Tomorrow: Potential Conflict in Court

June 11, 2008

So I am going to court tomorrow for a hearing for a case that I have been supervising the visits for at Mom’s treatment facility. I (and others) have had some concerns about this Mom; mostly that she seems to struggle parenting more than one child at a time (I supervise visits with a 6 year old and 1 year old). Most frequently, she is focusing all of her attention on the 1 year old and does not engage much with the 6 year old (although the last 2 visits have been better). This concern is further exacerbated by the fact that Mom is 8.5 months pregnant. Will she ignore the 1 year old as well once there is a new baby in the picture?

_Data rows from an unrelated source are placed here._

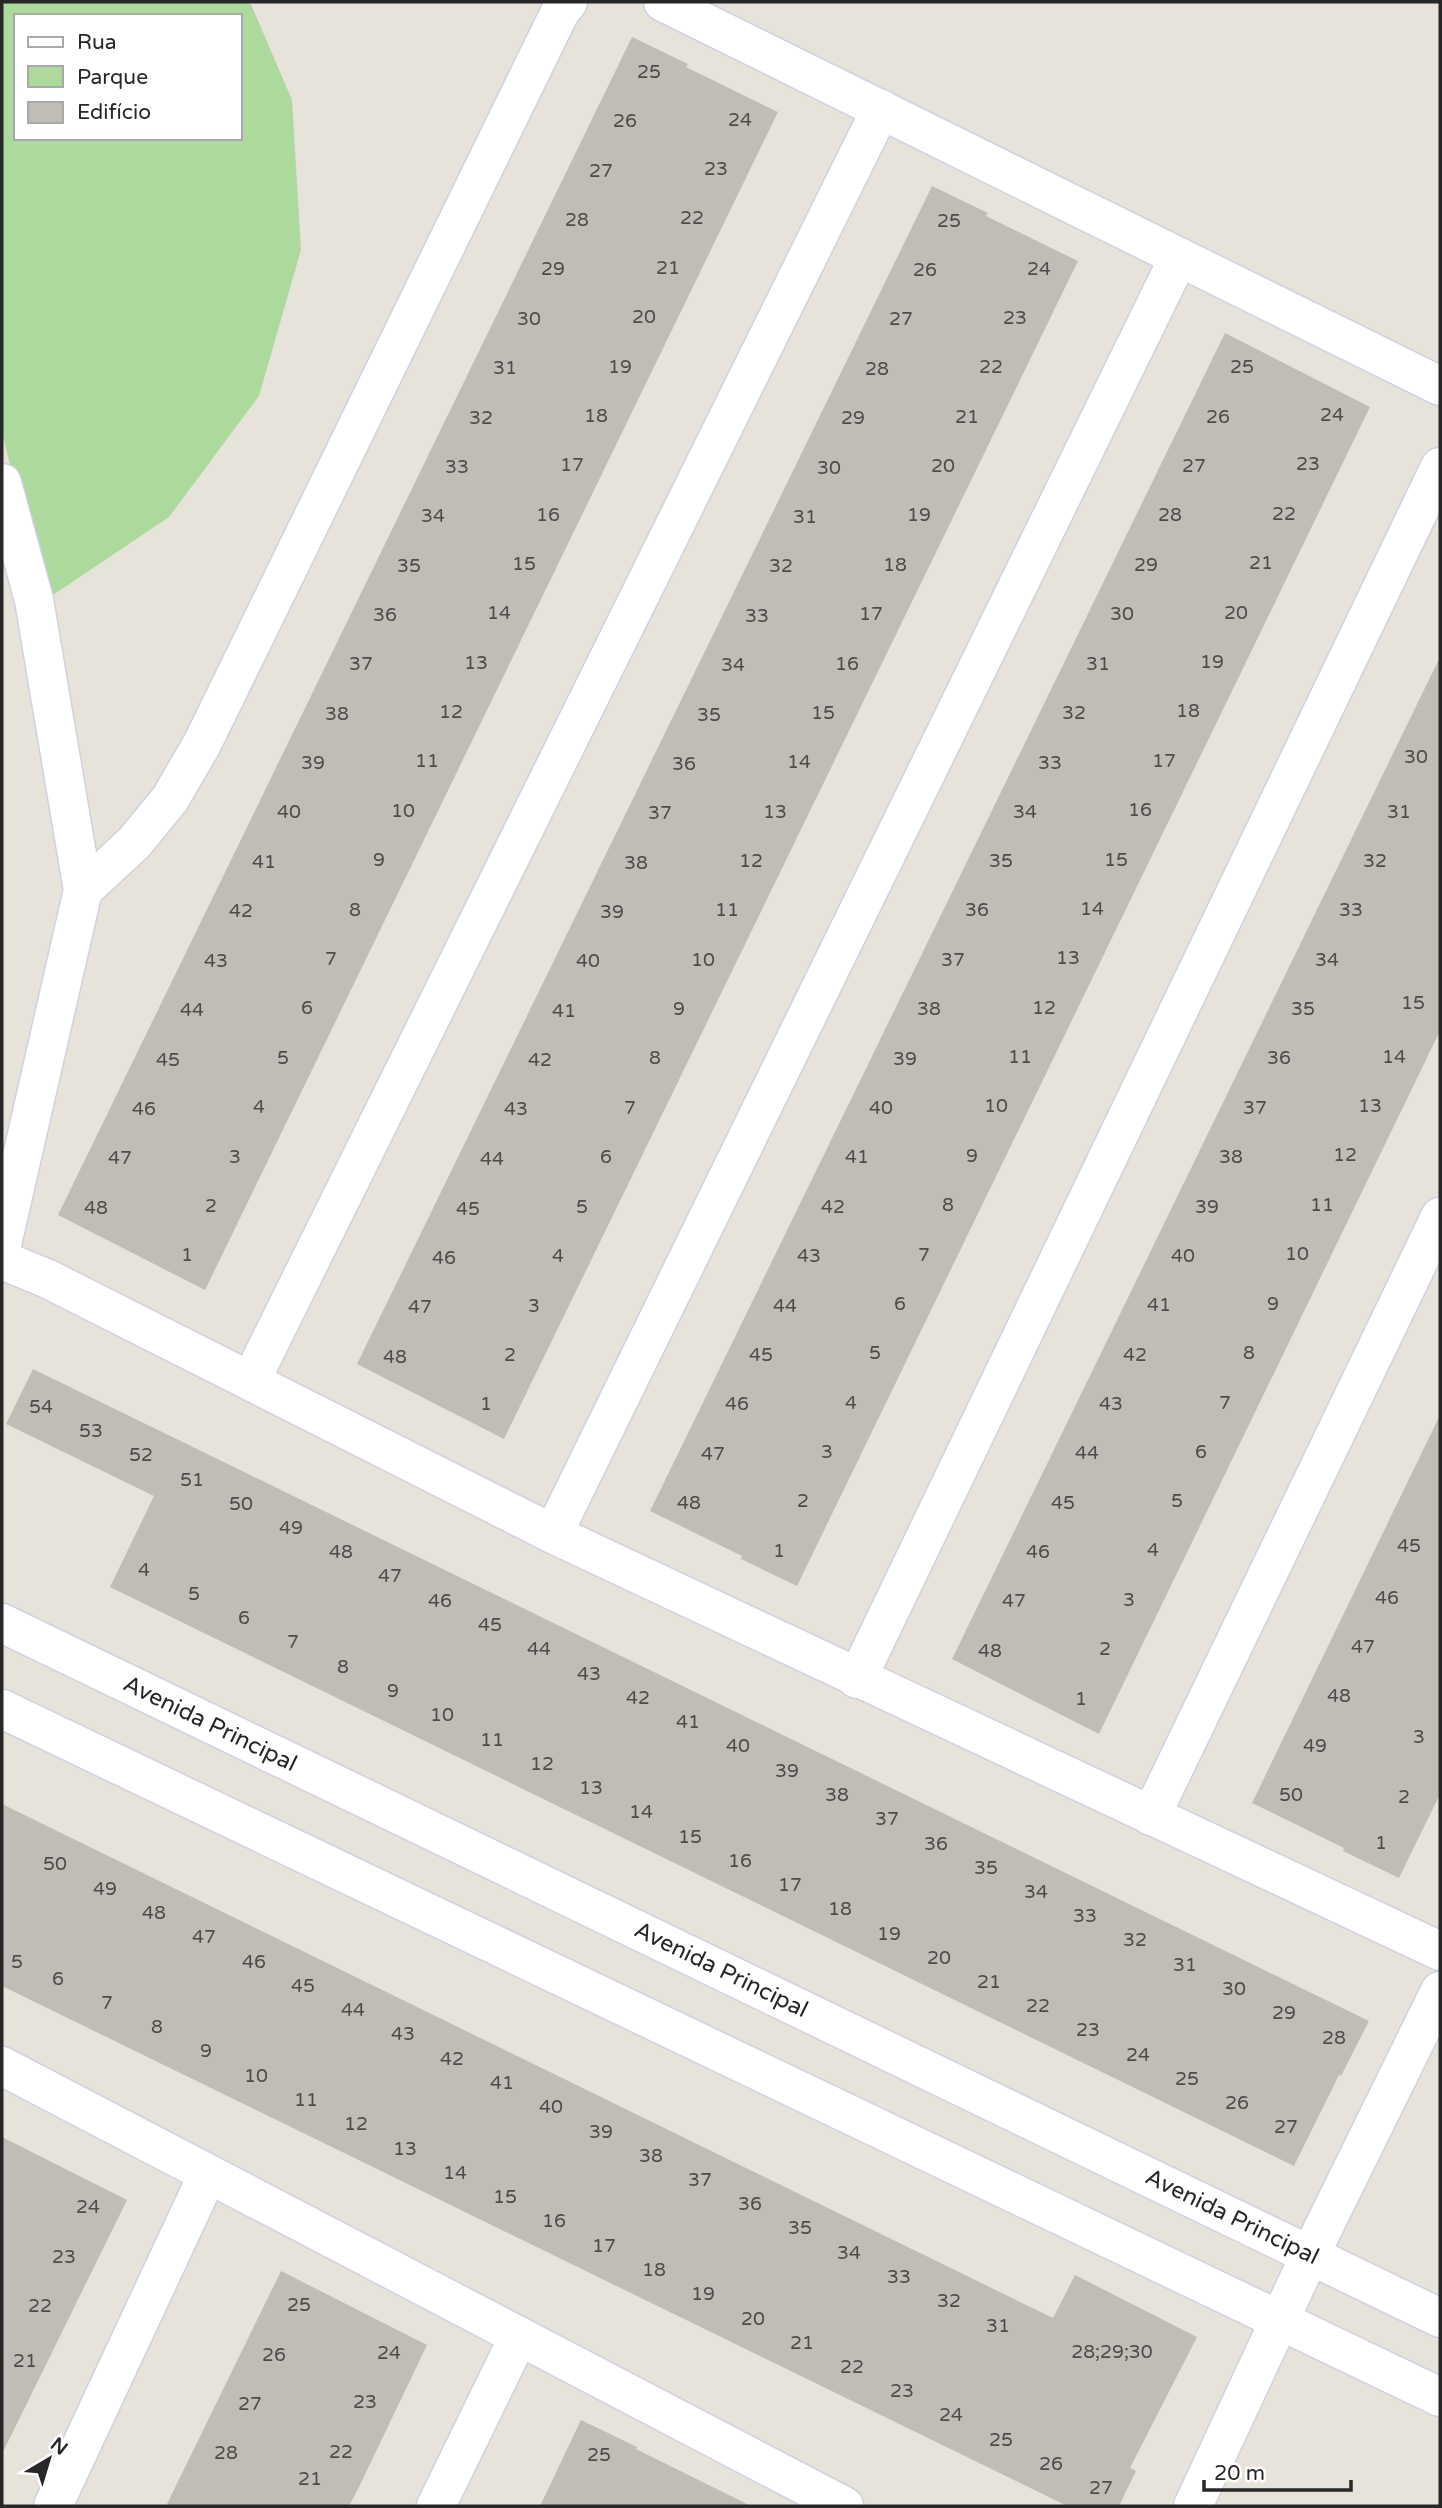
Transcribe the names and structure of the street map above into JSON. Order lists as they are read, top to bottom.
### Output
{
  "streets": {
    "street": ["Avenida Principal"]
  },
  "house_numbers": [
    "25",
    "24",
    "26",
    "23",
    "27",
    "22",
    "28",
    "25",
    "21",
    "29",
    "24",
    "26",
    "20",
    "23",
    "30",
    "27",
    "19",
    "22",
    "25",
    "31",
    "28",
    "24",
    "18",
    "21",
    "26",
    "32",
    "29",
    "23",
    "17",
    "20",
    "27",
    "33",
    "30",
    "22",
    "16",
    "19",
    "28",
    "34",
    "31",
    "21",
    "15",
    "18",
    "29",
    "35",
    "32",
    "14",
    "20",
    "17",
    "30",
    "36",
    "33",
    "19",
    "13",
    "37",
    "16",
    "31",
    "34",
    "18",
    "12",
    "15",
    "32",
    "38",
    "35",
    "30",
    "11",
    "17",
    "14",
    "39",
    "33",
    "36",
    "16",
    "10",
    "40",
    "13",
    "34",
    "31",
    "37",
    "9",
    "15",
    "12",
    "35",
    "32",
    "41",
    "38",
    "14",
    "8",
    "11",
    "36",
    "33",
    "42",
    "39",
    "13",
    "7",
    "10",
    "37",
    "34",
    "43",
    "40",
    "15",
    "6",
    "12",
    "9",
    "38",
    "35",
    "44",
    "41",
    "11",
    "14",
    "5",
    "8",
    "36",
    "39",
    "45",
    "42",
    "10",
    "13",
    "4",
    "7",
    "40",
    "37",
    "46",
    "43",
    "12",
    "9",
    "3",
    "6",
    "41",
    "38",
    "47",
    "44",
    "8",
    "11",
    "2",
    "5",
    "42",
    "39",
    "48",
    "45",
    "10",
    "1",
    "7",
    "4",
    "43",
    "40",
    "46",
    "6",
    "9",
    "41",
    "3",
    "44",
    "47",
    "5",
    "8",
    "2",
    "45",
    "42",
    "48",
    "4",
    "7",
    "1",
    "46",
    "43",
    "54",
    "53",
    "3",
    "6",
    "44",
    "47",
    "52",
    "51",
    "2",
    "5",
    "48",
    "45",
    "50",
    "49",
    "45",
    "4",
    "1",
    "48",
    "46",
    "4",
    "47",
    "5",
    "46",
    "3",
    "46",
    "47",
    "6",
    "45",
    "7",
    "47",
    "44",
    "2",
    "48",
    "8",
    "43",
    "9",
    "48",
    "42",
    "1",
    "10",
    "41",
    "3",
    "11",
    "40",
    "49",
    "12",
    "39",
    "13",
    "38",
    "50",
    "2",
    "14",
    "37",
    "15",
    "1",
    "36",
    "16",
    "50",
    "35",
    "17",
    "49",
    "34",
    "18",
    "48",
    "33",
    "19",
    "47",
    "32",
    "20",
    "5",
    "46",
    "31",
    "6",
    "21",
    "45",
    "30",
    "7",
    "22",
    "44",
    "29",
    "8",
    "23",
    "43",
    "28",
    "9",
    "24",
    "42",
    "10",
    "25",
    "41",
    "11",
    "26",
    "40",
    "12",
    "27",
    "39",
    "13",
    "38",
    "14",
    "37",
    "15",
    "36",
    "24",
    "16",
    "35",
    "17",
    "34",
    "23",
    "18",
    "33",
    "19",
    "32",
    "25",
    "22",
    "20",
    "31",
    "21",
    "28;29;30",
    "24",
    "26",
    "21",
    "22",
    "23",
    "23",
    "27",
    "24",
    "25",
    "22",
    "28",
    "25",
    "26",
    "21",
    "27"
  ],
  "legend": ["Rua", "Parque", "Edifício"],
  "scale_bar": "20 m",
  "north": "top right"
}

So there is potential for concerns, particularly this one, to come up tomorrow at court, which I am planning on attending. Now, I will not be the one saying any of this in court, but I could see this being brought up, Mom not being pleased at all, and then her confronting me about the concern. Then what? Do I defend my position? This does not seem to be a good idea: I have no desire to argue something that has no potential of resolution. But Mom does have a right to voice her opinion. So I guess I will try to acknowledge her disagreement, but stand firm that it is a concern that I have in some of the behaviors I have seen. And then try to leave it at that. We’ll see how that goes. And my guess is this will also have an effect on future visits, which will also be interesting.

I just don’t like conflict – I am the product of two very skilled conflict avoiders. But I know that I am now smak-dab in the middle of conflict all the time, so I guess this is a good time to get into it. Sigh.